By STEVEN HERBERT | City News Service
LOS ANGELES — A union-backed initiative that would result in higher property taxes for commercial and industrial property to provide additional funding for local governments, schools and community colleges was narrowly trailing early Wednesday.
Proposition 15 was trailing 51.7% to 48.3% with more than 11.5 million votes counted, according to the Secretary of State’s Office.
“Thanks to what is expected to be near-historic turnout, we anticipated that we would not know the outcome of Prop 15 on Election Night,” Michael Bustamante of the No on Prop 15 Campaign said Tuesday night.
“No on Prop 15 has held a slight lead all night, and we continue to be optimistic that growing opposition to Prop 15 seen in recent polls will ultimately drive us to victory when all of the votes are counted.”
There was no immediate response to an email sent early Wednesday morning to the campaign on behalf of Proposition 15.
What supporters have dubbed the “Schools and Communities First” initiative would allow for annual unlimited reassessment of commercial and industrial properties to their fair market values.
Under terms of Proposition 13, the landmark property tax reduction and limitation measure approved by voters in June 1978, increases of assessed value of real property are restricted to 2% per year, except if the property is sold or there is construction.
Proposition 15 would mainly apply to large and older businesses, as it would exempt owners of commercial and industrial properties with a combined value of $3 million or less. There are also exemptions for all residential and agricultural property.
The initiative additionally would exempt from taxation $500,000 of combined tangible personal property and fixtures from small businesses.

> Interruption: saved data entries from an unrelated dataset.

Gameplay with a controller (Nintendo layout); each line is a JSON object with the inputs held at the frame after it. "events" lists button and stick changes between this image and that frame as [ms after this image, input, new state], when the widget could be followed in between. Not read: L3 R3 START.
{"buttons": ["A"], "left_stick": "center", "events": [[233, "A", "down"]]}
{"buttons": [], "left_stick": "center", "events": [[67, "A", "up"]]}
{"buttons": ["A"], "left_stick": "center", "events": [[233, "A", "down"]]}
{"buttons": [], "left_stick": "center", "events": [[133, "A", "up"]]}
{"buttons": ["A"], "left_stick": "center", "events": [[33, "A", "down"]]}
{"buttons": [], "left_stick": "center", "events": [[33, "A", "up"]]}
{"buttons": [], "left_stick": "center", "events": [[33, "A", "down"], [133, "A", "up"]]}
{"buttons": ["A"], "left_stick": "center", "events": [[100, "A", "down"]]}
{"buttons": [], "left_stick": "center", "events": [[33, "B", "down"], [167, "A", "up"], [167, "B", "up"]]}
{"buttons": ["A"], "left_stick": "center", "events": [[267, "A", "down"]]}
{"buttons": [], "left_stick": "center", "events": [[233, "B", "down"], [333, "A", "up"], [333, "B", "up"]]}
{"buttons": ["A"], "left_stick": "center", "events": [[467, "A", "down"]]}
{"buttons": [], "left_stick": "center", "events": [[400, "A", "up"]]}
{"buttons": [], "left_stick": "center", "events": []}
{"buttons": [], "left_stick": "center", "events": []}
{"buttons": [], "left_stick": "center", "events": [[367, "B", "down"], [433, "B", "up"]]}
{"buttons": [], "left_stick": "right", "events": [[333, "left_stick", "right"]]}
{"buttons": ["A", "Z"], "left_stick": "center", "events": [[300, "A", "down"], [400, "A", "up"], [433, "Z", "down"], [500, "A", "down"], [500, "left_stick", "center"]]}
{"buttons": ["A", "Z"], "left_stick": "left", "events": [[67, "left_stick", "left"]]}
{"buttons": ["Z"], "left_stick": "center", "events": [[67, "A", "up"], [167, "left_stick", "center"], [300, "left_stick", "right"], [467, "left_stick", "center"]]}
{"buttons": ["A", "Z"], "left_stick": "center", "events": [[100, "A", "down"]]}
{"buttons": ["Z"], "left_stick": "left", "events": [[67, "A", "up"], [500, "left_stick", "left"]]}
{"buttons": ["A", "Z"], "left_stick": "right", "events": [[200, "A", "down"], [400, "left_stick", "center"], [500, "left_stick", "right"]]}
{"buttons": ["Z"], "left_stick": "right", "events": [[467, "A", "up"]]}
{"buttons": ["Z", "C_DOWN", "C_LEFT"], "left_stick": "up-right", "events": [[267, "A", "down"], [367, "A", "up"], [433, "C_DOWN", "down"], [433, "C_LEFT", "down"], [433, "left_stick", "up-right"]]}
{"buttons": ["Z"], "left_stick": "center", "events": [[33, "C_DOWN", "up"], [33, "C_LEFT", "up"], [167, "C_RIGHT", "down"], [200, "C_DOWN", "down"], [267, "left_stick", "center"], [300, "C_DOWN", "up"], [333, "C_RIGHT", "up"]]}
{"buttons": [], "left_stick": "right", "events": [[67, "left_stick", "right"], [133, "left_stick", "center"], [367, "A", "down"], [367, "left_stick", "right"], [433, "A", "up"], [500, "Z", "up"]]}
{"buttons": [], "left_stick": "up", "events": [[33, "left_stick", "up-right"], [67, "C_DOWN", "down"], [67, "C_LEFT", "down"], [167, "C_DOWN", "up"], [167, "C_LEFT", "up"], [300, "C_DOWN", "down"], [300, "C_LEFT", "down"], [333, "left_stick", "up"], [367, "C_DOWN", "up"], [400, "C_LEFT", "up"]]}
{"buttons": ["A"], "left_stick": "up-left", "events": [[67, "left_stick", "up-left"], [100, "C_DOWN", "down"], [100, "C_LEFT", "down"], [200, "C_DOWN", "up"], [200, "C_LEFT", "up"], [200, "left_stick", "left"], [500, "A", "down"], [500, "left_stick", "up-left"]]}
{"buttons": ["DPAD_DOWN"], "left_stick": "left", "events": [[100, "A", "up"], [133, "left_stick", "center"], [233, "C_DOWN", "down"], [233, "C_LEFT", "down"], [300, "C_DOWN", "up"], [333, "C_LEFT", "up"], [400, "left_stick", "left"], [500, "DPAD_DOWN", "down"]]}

Proposition 15 would not change Proposition 13’s tax limit of 1% of the property’s full cash value.
The initiative would result in a net increase in annual property tax revenues of $7.5 billion to $12 billion in most years, depending on the strength of real estate markets, according to an analysis by Legislative Analyst Gabriel Petek and state Director of Finance Keely Martin Bosler.
The analysis also found after backfilling state income tax losses related to the measure and paying for county administrative costs, 40% of the remaining $6.5 billion to $11.5 billion would be allocated to kindergarten through 12th grade schools and community colleges, with the remaining 60% going to other local governments.